- Exercise text

Monday, February 4, 2008

EDITORIAL: DA makes costly mistake

BY RON SOBLE
Nobody’s perfect. Just ask Tom Brady. (What? You didn’t watch the Super Bowl?)
Hilary Dozer, a senior prosecutor with more than a quarter century of experience in the Santa Barbara County District Attorney’s office, apparently missed a technical filing date, a judge ruled yesterday. So the jurist, Superior Court Judge Frank J. Ochoa, strictly following the law, threw out another judge’s ruling in a preliminary hearing to hold the defendant for a criminal trial.
Now, Dozer said, he is refiling the case today, almost a year after the prosecutor launched it.

Why am I even telling you this? Because, arguably, it happens to be the courthouse’s hottest case.
The suspect, Ricardo “Ricky” Juarez, 14, was coping with an imminent jury trial in the gang-related fatal stabbing of a 15-year-old during an afternoon melee on State Street last March 14. Police, arriving on the scene a few minutes following the slaying, were confident that they nabbed the right suspect.
Facing trial as an adult, Juarez pleaded innocent.

Dataset records
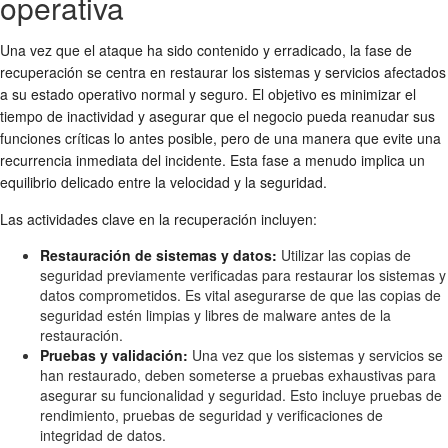
operativa
Una vez que el ataque ha sido contenido y erradicado, la fase de
recuperación se centra en restaurar los sistemas y servicios afectados
a su estado operativo normal y seguro. El objetivo es minimizar el
tiempo de inactividad y asegurar que el negocio pueda reanudar sus
funciones críticas lo antes posible, pero de una manera que evite una
recurrencia inmediata del incidente. Esta fase a menudo implica un
equilibrio delicado entre la velocidad y la seguridad.
Las actividades clave en la recuperación incluyen:
Restauración de sistemas y datos:
Utilizar las copias de
seguridad previamente verificadas para restaurar los sistemas y
datos comprometidos. Es vital asegurarse de que las copias de
seguridad estén limpias y libres de malware antes de la
restauración.
Pruebas y validación:
Una vez que los sistemas y servicios se
han restaurado, deben someterse a pruebas exhaustivas para
asegurar su funcionalidad y seguridad. Esto incluye pruebas de
rendimiento, pruebas de seguridad y verificaciones de
integridad de datos.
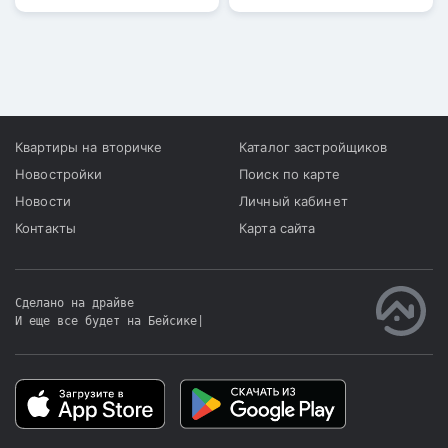
а реформы жилищной
информационная служба
политики расширяют эти
kn.kz со ссылкой на
возможности.
акимат Карагандинской
области. Инициатором
льготной программы для
работающей молодёжи
стал акимат области
Квартиры на вторичке
Каталог застройщиков
совместно с Отбасы
Новостройки
Поиск по карте
банком.
Новости
Личный кабинет
Контакты
Карта сайта
Сделано на драйве
И еще все будет на Бейсике
|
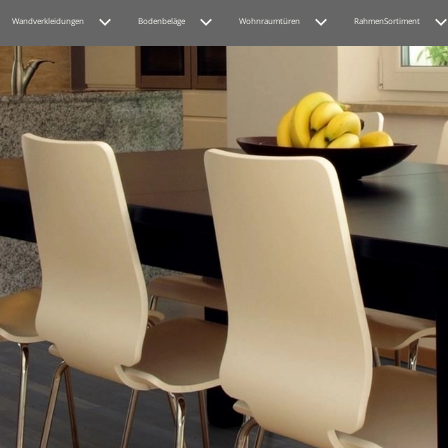
Wandverkleidungen
Bodenbeläge
Wohnraumtüren
RahmenSortiment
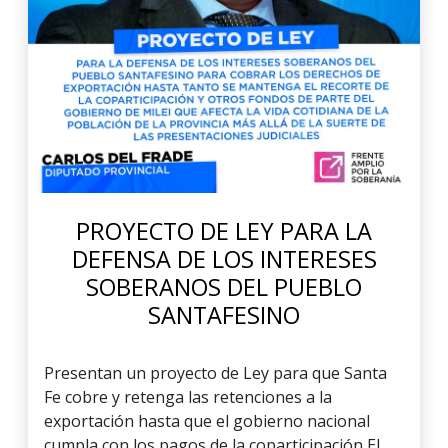
PROYECTO DE LEY PARA LA
DEFENSA DE LOS INTERESES
SOBERANOS DEL PUEBLO
SANTAFESINO
Presentan un proyecto de Ley para que Santa
Fe cobre y retenga las retenciones a la
exportación hasta que el gobierno nacional
cumpla con los pagos de la coparticipación El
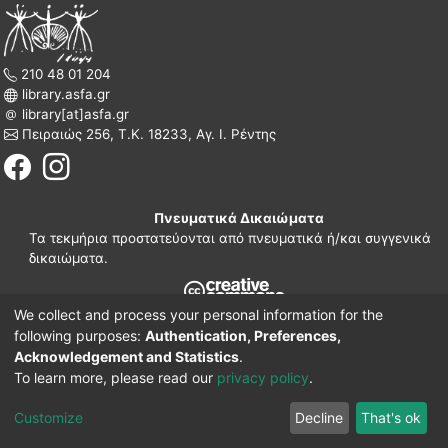
210 48 01 204
library.asfa.gr
library[at]asfa.gr
Πειραιώς 256, Τ.Κ. 18233, Αγ. Ι. Ρέντης
Πνευματικά Δικαιώματα
Τα τεκμήρια προστατεύονται από πνευματικά ή/και συγγενικά
δικαιώματα.
We collect and process your personal information for the
210 38 97 109
following purposes:
Authentication, Preferences,
www.asfa.gr
Acknowledgement and Statistics
.
Πατησίων 42, Τ.Κ. 10682, Αθήνα
To learn more, please read our
privacy policy
.
DSpace software
© 2002-2026
LYRASIS.
Implementation ELiDOC
Customize
Decline
That's ok
Cookie settings
Privacy policy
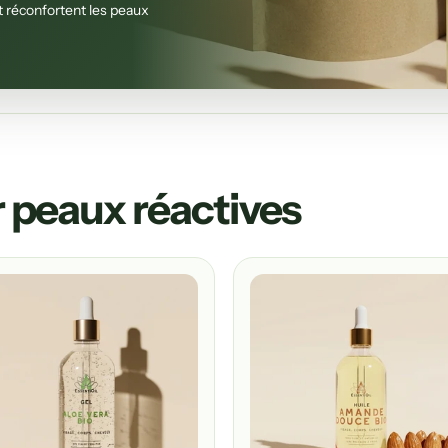
t réconfortent les peaux
r peaux réactives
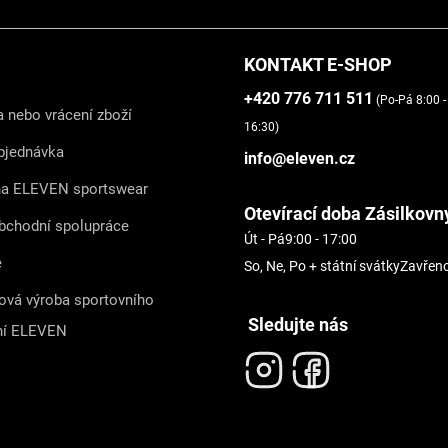
KONTAKT E-SHOP
+420 776 711 511
(Po-Pá 8:00 -
 nebo vrácení zboží
16:30)
bjednávka
info@eleven.cz
na ELEVEN sportswear
Otevírací doba Zásilkovn
bchodní spolupráce
Út - Pá
9:00 - 17:00
e
So, Ne, Po + státní svátky
Zavřen
ová výroba sportovního
Sledujte nás
ní ELEVEN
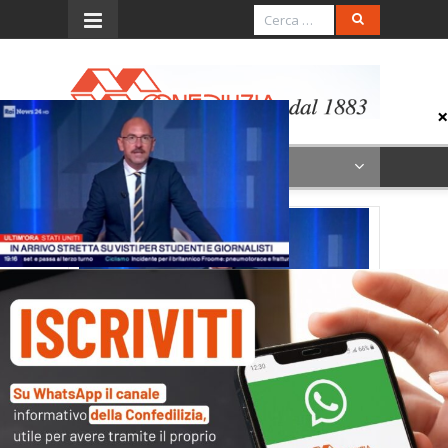
Menu
28.8.25_Rainews_1915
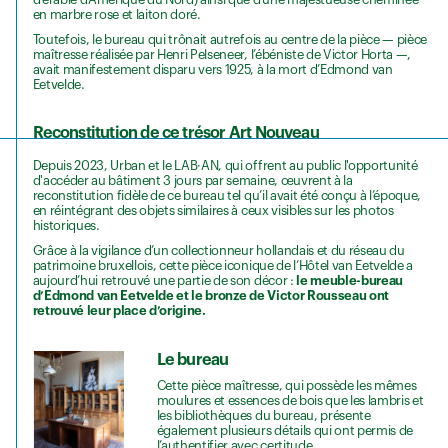
en marbre rose et laiton doré.
Toutefois, le bureau qui trônait autrefois au centre de la pièce — pièce
maîtresse réalisée par Henri Pelseneer, l’ébéniste de Victor Horta —,
avait manifestement disparu vers 1925, à la mort d’Edmond van
Eetvelde.
Reconstitution de ce trésor Art Nouveau
Depuis 2023, Urban et le LAB·AN, qui offrent au public l'opportunité
d'accéder au bâtiment 3 jours par semaine, œuvrent à la
reconstitution fidèle de ce bureau tel qu’il avait été conçu à l’époque,
en réintégrant des objets similaires à ceux visibles sur les photos
historiques.
Grâce à la vigilance d’un collectionneur hollandais et du réseau du
patrimoine bruxellois, cette pièce iconique de l’Hôtel van Eetvelde a
aujourd’hui retrouvé une partie de son décor :
le meuble-bureau
d’Edmond van Eetvelde et le bronze de Victor Rousseau ont
retrouvé leur place d’origine.
Le bureau
Cette pièce maîtresse, qui possède les mêmes
moulures et essences de bois que les lambris et
les bibliothèques du bureau, présente
également plusieurs détails qui ont permis de
l’authentifier avec certitude.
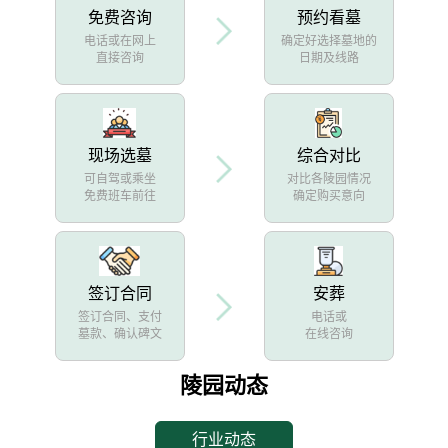
免费咨询
预约看墓
电话或在网上
确定好选择墓地的
直接咨询
日期及线路
现场选墓
综合对比
可自驾或乘坐
对比各陵园情况
免费班车前往
确定购买意向
签订合同
安葬
签订合同、支付
电话或
墓款、确认碑文
在线咨询
陵园动态
行业动态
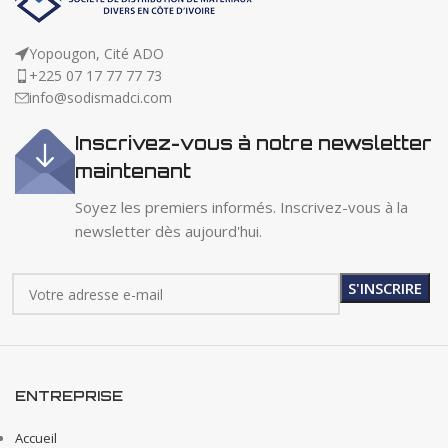
Yopougon, Cité ADO
+225 07 17 77 77 73
info@sodismadci.com
Inscrivez-vous à notre newsletter
maintenant
Soyez les premiers informés. Inscrivez-vous à la
newsletter dès aujourd'hui.
ENTREPRISE
Accueil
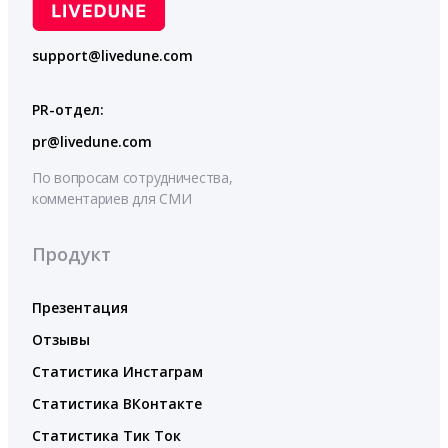
support@livedune.com
PR-отдел:
pr@livedune.com
По вопросам сотрудничества,
комментариев для СМИ
Продукт
Презентация
Отзывы
Статистика Инстаграм
Статистика ВКонтакте
Статистика Тик Ток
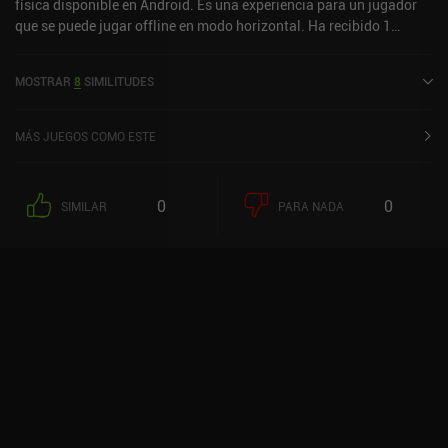
física disponible en Android. Es una experiencia para un jugador
que se puede jugar offline en modo horizontal. Ha recibido 1
valoración de usuario de la comunidad MiniReview. Shadowmatic
se lanzó en febrero de 2017 y tiene una valoración actual de 4,5
MOSTRAR
8
SIMILITUDES
sobre 5,0 en Google Play.
MÁS JUEGOS COMO ESTE
0
0
SIMILAR
PARA NADA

- Task list
• a. Sum up the editorial in two sentences.
• b. Answer these questions using the editorial:
(i) Who threw out the ruling from the preliminary hearing?
(ii) How old was the person fatally stabbed?
(iii) How did Juarez plead?
• c. Write out the stretch of the editorial from "Monday, February 4, 2008" through "a criminal trial.", swapping "jurist" for "judge".
These rows come from a separate source.

- Answer list
• a. A judge threw out another judge's ruling to hold a defendant for a criminal trial after finding that senior prosecutor Hilary Dozer apparently missed a technical filing date, and Dozer said he is refiling the case. The defendant, Ricardo "Ricky" Juarez, 14, is facing trial as an adult in the gang-related fatal stabbing of a 15-year-old on State Street and pleaded innocent.

• b.
(i) Superior Court Judge Frank J. Ochoa
(ii) 15
(iii) Innocent

• c.
Monday, February 4, 2008

EDITORIAL: DA makes costly mistake

BY RON SOBLE
Nobody’s perfect. Just ask Tom Brady. (What? You didn’t watch the Super Bowl?)
Hilary Dozer, a senior prosecutor with more than a quarter century of experience in the Santa Barbara County District Attorney’s office, apparently missed a technical filing date, a judge ruled yesterday. So the judge, Superior Court Judge Frank J. Ochoa, strictly following the law, threw out another judge’s ruling in a preliminary hearing to hold the defendant for a criminal trial.